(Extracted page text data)

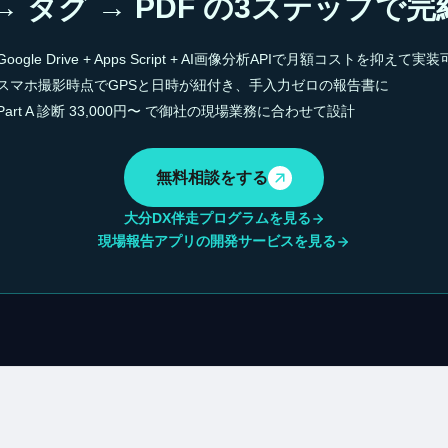
→ タグ → PDF の3ステップで
Google Drive + Apps Script + AI画像分析APIで月額コストを抑えて実
スマホ撮影時点でGPSと日時が紐付き、手入力ゼロの報告書に
Part A 診断 33,000円〜 で御社の現場業務に合わせて設計
無料相談をする
大分DX伴走プログラムを見る
現場報告アプリの開発サービスを見る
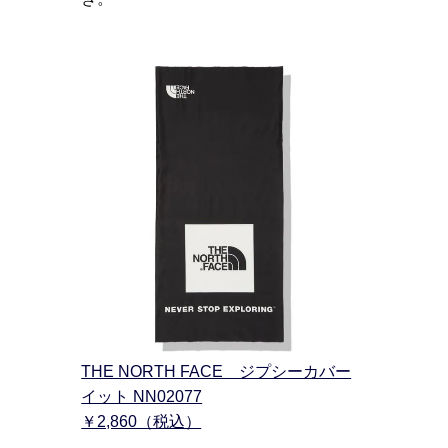
THE NORTH FACE ジプシーカバー
イット NN02077
￥2,860（税込）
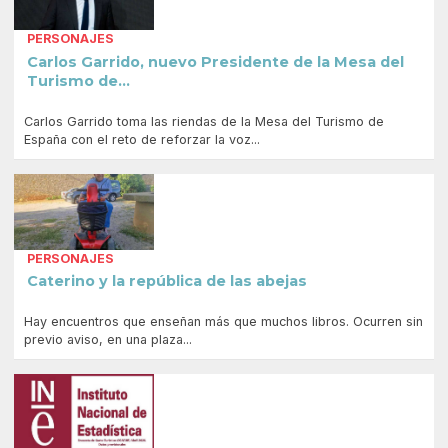
PERSONAJES
Carlos Garrido, nuevo Presidente de la Mesa del
Turismo de...
Carlos Garrido toma las riendas de la Mesa del Turismo de
España con el reto de reforzar la voz...
PERSONAJES
Caterino y la república de las abejas
Hay encuentros que enseñan más que muchos libros. Ocurren sin
previo aviso, en una plaza...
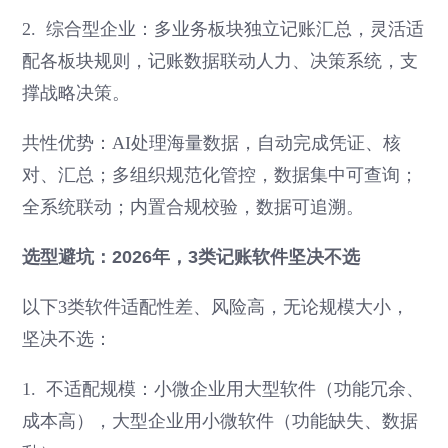
2. 综合型企业：多业务板块独立记账汇总，灵活适
配各板块规则，记账数据联动人力、决策系统，支
撑战略决策。
共性优势：AI处理海量数据，自动完成凭证、核
对、汇总；多组织规范化管控，数据集中可查询；
全系统联动；内置合规校验，数据可追溯。
选型避坑：2026年，3类记账软件坚决不选
以下3类软件适配性差、风险高，无论规模大小，
坚决不选：
1. 不适配规模：小微企业用大型软件（功能冗余、
成本高），大型企业用小微软件（功能缺失、数据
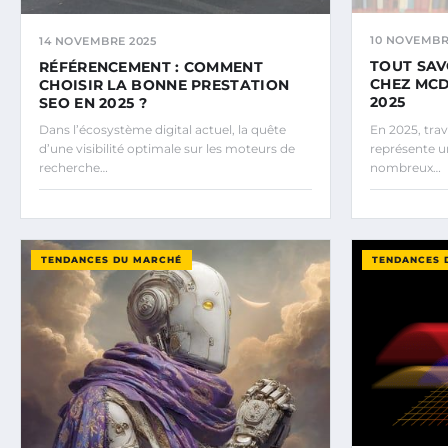
10 NOVEMBR
14 NOVEMBRE 2025
TOUT SAV
RÉFÉRENCEMENT : COMMENT
CHEZ MCD
CHOISIR LA BONNE PRESTATION
2025
SEO EN 2025 ?
Dans l’écosystème digital actuel, la quête
En 2025, trav
d’une visibilité optimale sur les moteurs de
représente u
recherche…
nombreux…
TENDANCES DU MARCHÉ
TENDANCES 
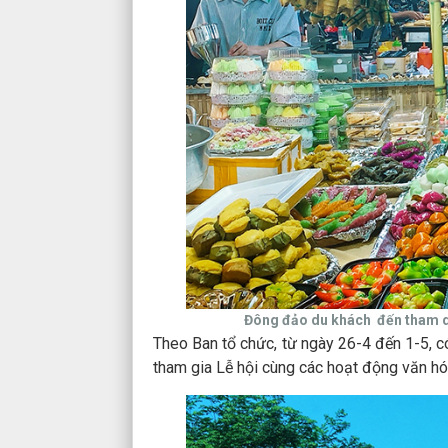
Đông đảo du khách đến tham q
Theo Ban tổ chức, từ ngày 26-4 đến 1-5, 
tham gia Lễ hội cùng các hoạt động văn hóa, 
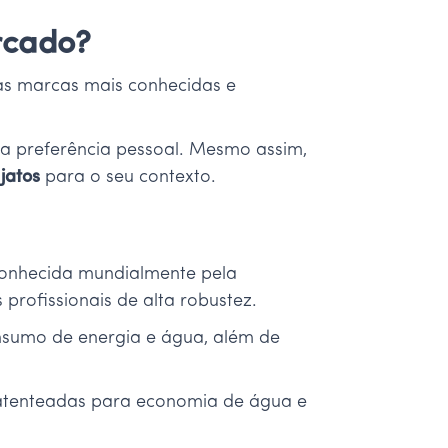
rcado?
das marcas mais conhecidas e
da preferência pessoal. Mesmo assim,
jatos
para o seu contexto.
conhecida mundialmente pela
profissionais de alta robustez.
nsumo de energia e água, além de
 patenteadas para economia de água e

— Task details —
All lines from the one that contains "das marcas mais conhecidas e" to the last line above must be given again exactly, with both included and nothing added.

— Solution to this exercise —
das marcas mais conhecidas e
da preferência pessoal. Mesmo assim,
jatos
para o seu contexto.
conhecida mundialmente pela
profissionais de alta robustez.
nsumo de energia e água, além de
 patenteadas para economia de água e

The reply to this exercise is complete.